Shae Heitsch, Intensive Care Unit nurse, in a patient room at Rapid City Hospital.
“We got as many caregivers through as we could, doing trainings twice a day, while our census was relatively low and while we weren’t doing elective surgeries,” Marj said. “It was an amazing amount of very quick teamwork,” she said, noting that the Nursing Professional Development team, Respiratory Therapy and ICU nurse clinicians were key to helping organize the training.
A team identified which skills nurses from other units would need to know in order to help critical care nurses in the ICU with COVID-19 patients during surge capacity. “We went through things like how to suction an intubated patient, how to identify a ventilator alarm and know what that means, and how to draw an arterial line,” Marj said. “After this, we went even further and discussed ‘What would you do differently for a COVID-19 patient?’”
The ICU training for each nurse included an iLearn component, a shadow shift with a Respiratory Therapist, time shadowing an ICU nurse and a skills station, equaling about 13 hours total.
While her team stands prepared, Marj knows that how she handles herself as a manager in the coming weeks will be very important. “There are challenges coming. I need to have open lines of communication and to be there, empathetically, when they need it.”
Marj said that while most caregivers are experiencing some level of fear right now, she expects many of them will show exceptional talent and strength during this crisis. “We’re going to see people really step up and shine. Many are going to rise to the occasion and just blow me away.”
But as with any crisis, she also expects to see people struggle. “This will cause a lot of moral distress and could be catastrophic for some people,” she said. “We’ll be seeing patients decline sometimes in just a matter of hours, and there may be little we can do to make it better. But we’ll do what we need to do, which might just be to cry with them.”

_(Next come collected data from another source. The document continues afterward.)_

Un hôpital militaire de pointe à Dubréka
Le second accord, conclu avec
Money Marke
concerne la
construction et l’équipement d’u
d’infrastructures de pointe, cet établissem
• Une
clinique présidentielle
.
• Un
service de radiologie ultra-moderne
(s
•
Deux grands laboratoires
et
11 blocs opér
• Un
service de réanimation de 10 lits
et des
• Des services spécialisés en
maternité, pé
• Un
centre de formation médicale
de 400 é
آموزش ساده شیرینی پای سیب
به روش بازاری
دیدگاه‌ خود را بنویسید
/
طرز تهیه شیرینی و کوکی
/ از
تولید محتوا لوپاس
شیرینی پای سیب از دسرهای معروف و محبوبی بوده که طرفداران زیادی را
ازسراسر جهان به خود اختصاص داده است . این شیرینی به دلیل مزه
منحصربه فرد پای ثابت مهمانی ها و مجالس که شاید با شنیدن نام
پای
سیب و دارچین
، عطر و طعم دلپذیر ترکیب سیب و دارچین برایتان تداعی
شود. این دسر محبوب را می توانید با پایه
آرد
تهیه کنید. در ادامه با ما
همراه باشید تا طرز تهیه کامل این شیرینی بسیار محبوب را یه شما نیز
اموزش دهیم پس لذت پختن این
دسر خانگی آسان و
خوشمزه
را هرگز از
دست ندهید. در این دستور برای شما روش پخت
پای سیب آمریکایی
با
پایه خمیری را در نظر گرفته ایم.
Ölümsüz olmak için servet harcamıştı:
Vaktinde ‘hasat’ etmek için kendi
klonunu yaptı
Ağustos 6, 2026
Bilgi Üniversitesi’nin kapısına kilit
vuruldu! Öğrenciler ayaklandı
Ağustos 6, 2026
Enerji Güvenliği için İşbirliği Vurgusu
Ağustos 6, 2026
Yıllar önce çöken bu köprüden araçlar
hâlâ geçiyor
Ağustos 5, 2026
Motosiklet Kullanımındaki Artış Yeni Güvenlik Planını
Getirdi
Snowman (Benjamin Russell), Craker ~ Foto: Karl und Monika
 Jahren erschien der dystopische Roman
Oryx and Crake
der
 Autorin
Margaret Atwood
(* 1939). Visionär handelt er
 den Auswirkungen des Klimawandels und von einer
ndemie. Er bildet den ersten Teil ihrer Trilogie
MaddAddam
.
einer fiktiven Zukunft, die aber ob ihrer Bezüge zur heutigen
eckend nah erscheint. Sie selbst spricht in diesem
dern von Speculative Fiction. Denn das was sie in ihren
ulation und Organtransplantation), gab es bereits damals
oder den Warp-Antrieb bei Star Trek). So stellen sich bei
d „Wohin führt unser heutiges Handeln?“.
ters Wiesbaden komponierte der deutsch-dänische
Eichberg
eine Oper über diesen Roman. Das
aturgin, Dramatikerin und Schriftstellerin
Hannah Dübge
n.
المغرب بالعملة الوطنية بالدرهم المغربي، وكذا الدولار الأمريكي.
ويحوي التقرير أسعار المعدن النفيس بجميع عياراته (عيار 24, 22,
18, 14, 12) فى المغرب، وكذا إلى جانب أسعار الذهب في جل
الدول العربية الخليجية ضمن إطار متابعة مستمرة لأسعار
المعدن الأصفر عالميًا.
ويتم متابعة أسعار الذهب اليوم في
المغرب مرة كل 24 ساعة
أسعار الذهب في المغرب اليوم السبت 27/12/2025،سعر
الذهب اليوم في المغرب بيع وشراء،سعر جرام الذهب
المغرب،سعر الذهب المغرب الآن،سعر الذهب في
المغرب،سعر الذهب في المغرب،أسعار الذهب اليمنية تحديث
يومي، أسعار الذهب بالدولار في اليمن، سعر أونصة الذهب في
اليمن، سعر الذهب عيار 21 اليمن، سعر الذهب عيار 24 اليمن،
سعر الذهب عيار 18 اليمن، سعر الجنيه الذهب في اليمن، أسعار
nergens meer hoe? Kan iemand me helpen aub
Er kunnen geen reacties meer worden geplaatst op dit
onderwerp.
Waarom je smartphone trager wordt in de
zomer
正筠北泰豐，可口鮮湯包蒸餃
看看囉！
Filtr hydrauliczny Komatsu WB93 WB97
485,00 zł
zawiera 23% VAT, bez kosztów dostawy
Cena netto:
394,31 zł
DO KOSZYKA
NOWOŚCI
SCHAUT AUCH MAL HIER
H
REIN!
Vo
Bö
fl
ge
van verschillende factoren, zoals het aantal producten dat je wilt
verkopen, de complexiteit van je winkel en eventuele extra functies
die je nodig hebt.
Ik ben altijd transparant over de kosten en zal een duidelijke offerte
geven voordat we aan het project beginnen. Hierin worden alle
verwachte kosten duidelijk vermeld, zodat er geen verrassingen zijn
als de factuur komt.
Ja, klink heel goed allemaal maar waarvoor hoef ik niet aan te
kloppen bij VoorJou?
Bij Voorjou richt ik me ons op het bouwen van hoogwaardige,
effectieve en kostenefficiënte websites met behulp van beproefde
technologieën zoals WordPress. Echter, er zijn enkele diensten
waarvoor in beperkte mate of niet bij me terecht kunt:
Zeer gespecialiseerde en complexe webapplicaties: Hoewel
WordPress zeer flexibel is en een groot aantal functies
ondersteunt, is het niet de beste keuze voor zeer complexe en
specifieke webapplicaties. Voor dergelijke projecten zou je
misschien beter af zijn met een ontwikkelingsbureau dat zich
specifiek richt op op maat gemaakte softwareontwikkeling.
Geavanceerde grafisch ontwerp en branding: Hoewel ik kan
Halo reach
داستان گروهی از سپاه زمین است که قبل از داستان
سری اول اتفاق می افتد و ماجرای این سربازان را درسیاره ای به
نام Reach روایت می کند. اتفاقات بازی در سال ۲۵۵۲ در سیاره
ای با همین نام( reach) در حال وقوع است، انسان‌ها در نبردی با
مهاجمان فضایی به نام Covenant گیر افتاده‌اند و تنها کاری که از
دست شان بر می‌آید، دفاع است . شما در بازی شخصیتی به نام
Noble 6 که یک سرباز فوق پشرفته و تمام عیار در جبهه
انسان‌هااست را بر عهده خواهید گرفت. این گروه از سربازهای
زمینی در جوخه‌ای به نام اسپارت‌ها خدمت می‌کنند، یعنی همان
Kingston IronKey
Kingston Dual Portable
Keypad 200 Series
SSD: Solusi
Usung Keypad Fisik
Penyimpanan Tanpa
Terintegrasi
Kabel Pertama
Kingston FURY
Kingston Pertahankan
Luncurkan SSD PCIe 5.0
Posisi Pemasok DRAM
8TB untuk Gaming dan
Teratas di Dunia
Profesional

Marj sometimes thinks of her job as a person behind the scenes of a theater production, making the show better and allowing the stars of the show (her nurses) to really shine and gain recognition for their hard work. Thank you to Marj and all managers and leaders for holding your caregivers up and helping them get through these difficult times.
Thank you to nurses from Pediatrics, Neonatal Intensive Care, Heart and Vascular, Progressive Care, Oncology, Medical/Surgical, Float Pool and more who are prepared to assist the ICU.